AmiC requires metal cations for activity. A, treatment of AmiC-CTD with metal chelators results in nearly complete ablation of activity. The most marked effect was with the zinc-specific chelator 1,10-phenanthroline. B, addition of metal ions rescue AmiC-CTD activity. Following treatment of AmiC-CTD with 1,10-phenanthroline, the chelator was removed by dialysis, and 10 mm metal salts were added to the protein. The addition of ZnCl₂, MgCl₂, and CaCl₂ resulted in 70–80% restoration of protein activity. Error bars represent mean ± S.D. of triplicate reactions. (**, p < 0.01; *, p < 0.05).

FIGURE 8.

Reducing the peptide and disaccharide release does not reduce signaling through hNOD1. HEK-Blue cells overexpressing hNOD1 and carrying a reporter driven by NF-κB and AP-1 were exposed to supernatant from wild-type (MS11), amiC_E229D (KX503), amiC_E229D+amiC (JL537), and ΔamiC (DG005) strains.
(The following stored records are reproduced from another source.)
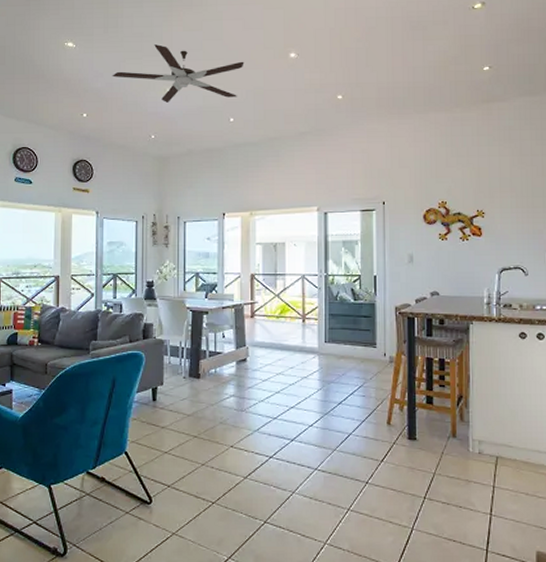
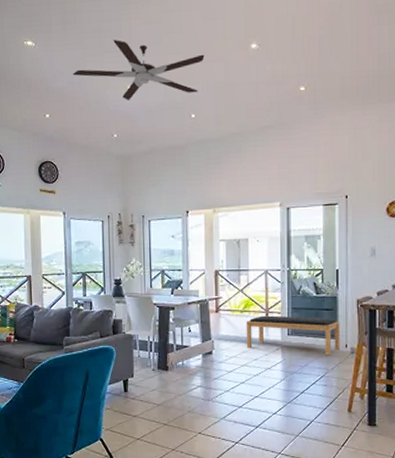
bench: none [282,322,379,365] -> present [246,315,341,356]

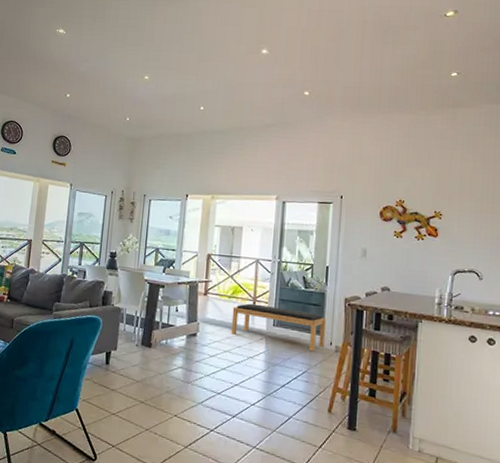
ceiling fan: present [72,40,205,100] -> none [96,35,218,89]

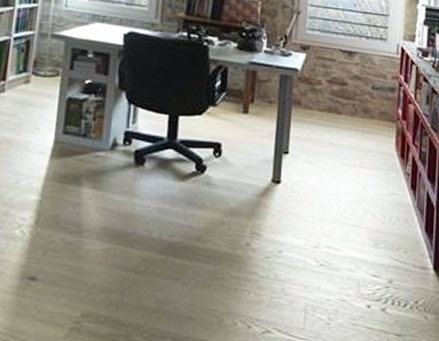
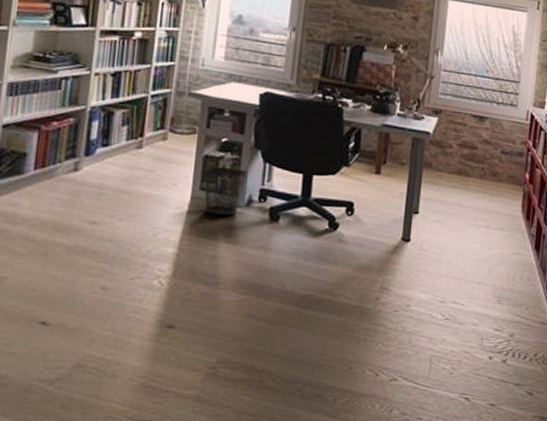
wastebasket: none [67,109,112,160] -> present [203,166,248,216]

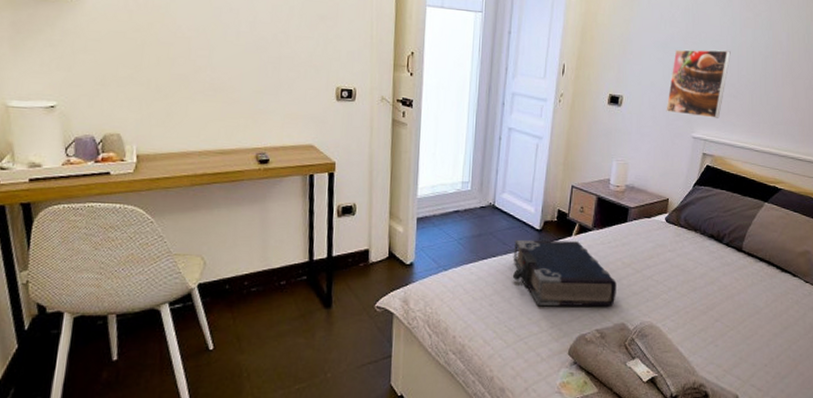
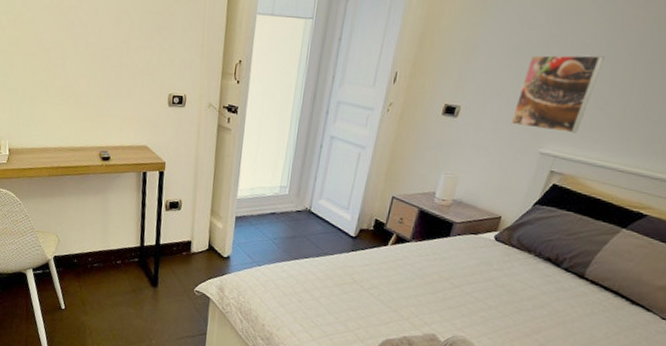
book: present [512,239,617,307] -> none [322,244,431,317]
For each assay, each strain was grown three independent times, and supernatants from each of these replicates were assayed in triplicate wells alongside positive and negative controls on the same passage of HEK-Blue cells. All exposures on hNOD1 cells were mirrored on the parental Null1 strain grown in parallel, and values from Null1 cells were subtracted as background from the values obtained for hNOD1 cells. Error bars of controls represent the mean ± S.D. of triplicate technical replicates, and error bars of experimental samples represent the means ± S.E. of the value obtained for the three biological replicates after averaging the triplicate technical replicate wells for each. TriDAP, l-Ala-γ-d-Glu-mDAP (hNOD1 agonist, 10 μg/ml); MDP, muramyl dipeptide (hNOD2 agonist, 10 μg/ml).